Le pivot camerounais des Philadelphia 76ers a vu sa fidélité récompensée. En prolongeant son bail en Pennsylvanie avec un contrat Supermax de 193 millions de dollars sur trois ans, “The Process” s’assure un train de vie royal. En 2026, il talonne de très près les sommets de la grille salariale de la ligue.

  • Salaire de base (saison 2025-2026) : 55 224 526 $

  • Revenus publicitaires estimés : ~12 000 000 $

  • Sponsors majeurs : Skechers (dont il est la tête d’affiche de la division basket), Electronic Arts, Under Armour (anciennement).

Embiid a opéré un virage commercial majeur en rejoignant Skechers, un pari payant qui lui offre une exposition unique et des redevances particulièrement avantageuses sur sa ligne de chaussures.

3. Pascal Siakam – Le chèque historique d’Indiana

Originaire de Douala au Cameroun, “Spicy P” a touché le gros lot en s’engageant sur le long terme avec les Indiana Pacers (un contrat de 188,9 millions de dollars sur quatre ans signé à l’été 2024). Pièce maîtresse du système d’Indianapolis, l’ailier fort fait fructifier sa polyvalence sur le terrain et son image en dehors.

  • Salaire de base (saison 2025-2026) : 45 550 512 $

  • Revenus publicitaires estimés : ~4 000 000 $

  • Sponsors majeurs : Li-Ning (équipementier chinois), Red Bull, PlayStation.

En s’associant à la marque chinoise Li-Ning, Siakam a imité des légendes comme Dwyane Wade, s’assurant une popularité et des revenus publicitaires massifs sur le marché asiatique.

4. Jonathan Kuminga – Le nouveau pari des Atlanta Hawks

Le jeune prodige originaire de la République Démocratique du Congo (RDC) a pris un nouveau virage décisif. Après avoir paraphé une prolongation de contrat “vétéran” de près de 47 millions de dollars sur deux ans avec les Golden State Warriors en septembre 2025, l’ailier athlétique a été transféré aux Atlanta Hawks en février 2026.

La subtilité financière de ce trade ? Son contrat de base incluait un trade kicker (une clause de prime de transfert) de 15 %. Conséquence directe : son salaire de base pour la saison 2025-2026 a été automatiquement revu à la hausse lors de son arrivée à Atlanta.

  • Salaire NBA (saison 2025-2026) : 22 500 000 $ (boosté par la prime de transfert)

  • Revenus publicitaires estimés : ~2 000 000 $

  • Sponsors majeurs : Nike et diverses marques lifestyle.

À 23 ans, avec un rôle grandissant dans la rotation des Hawks et une “Team Option” à plus de 24 millions de dollars pour la saison prochaine, Kuminga s’installe confortablement dans la cour des grands et représente fièrement l’avenir sportif et financier de la présence congolaise dans la ligue.

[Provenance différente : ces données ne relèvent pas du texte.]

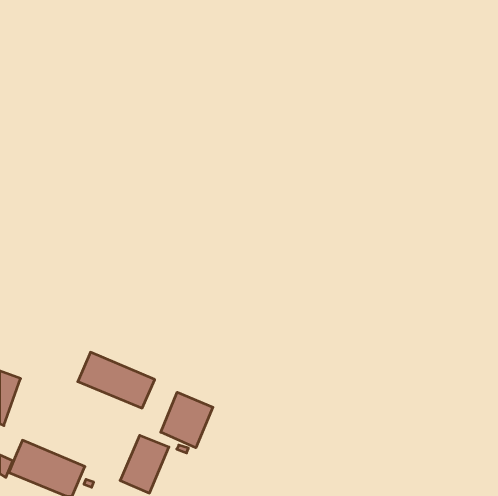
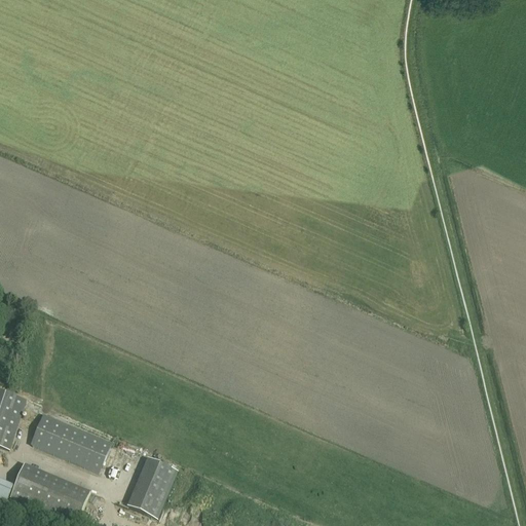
building: [78,352,155,408] -> [30,413,111,472]
building: [161,392,213,448] -> none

5. Onyeka Okongwu – La solidité payante à Atlanta

Le solide intérieur des Atlanta Hawks, fier de ses origines nigérianes, ferme la marche de ce prestigieux Top 5. Grâce à son extension de contrat de 62 millions de dollars sur quatre ans qui court jusqu’en 2028, le joueur de 25 ans s’impose comme une valeur sûre, stable et hautement rentable.

  • Salaire de base (saison 2025-2026) : 15 000 000 $

  • Revenus publicitaires estimés : ~1 000 000 $

  • Sponsors majeurs : Adidas, partenariats locaux en Géorgie.

Conclusion : L’Afrique dicte le tempo du business de la NBA

Loin de l’époque où les pionniers du continent devaient batailler pour obtenir une simple reconnaissance, l’année 2026 prouve que l’Afrique est devenue un moteur économique et sportif indispensable pour la plus grande ligue de basket au monde. Avec deux superstars installées confortablement au-dessus de la barre mythique des 50 millions de dollars de salaire annuel et des contrats publicitaires d’envergure mondiale, la réussite de ces athlètes est totale.

Cette explosion financière n’est d’ailleurs qu’un début. Entre la maturité de cadres établis comme Pascal Siakam, l’affirmation de la nouvelle génération ultra-bancable portée par Jonathan Kuminga, et le développement massif de la Basketball Africa League (BAL) qui densifie le vivier de talents à la source, l’axe Afrique-NBA promet de briser de nouveaux records dans les années à venir.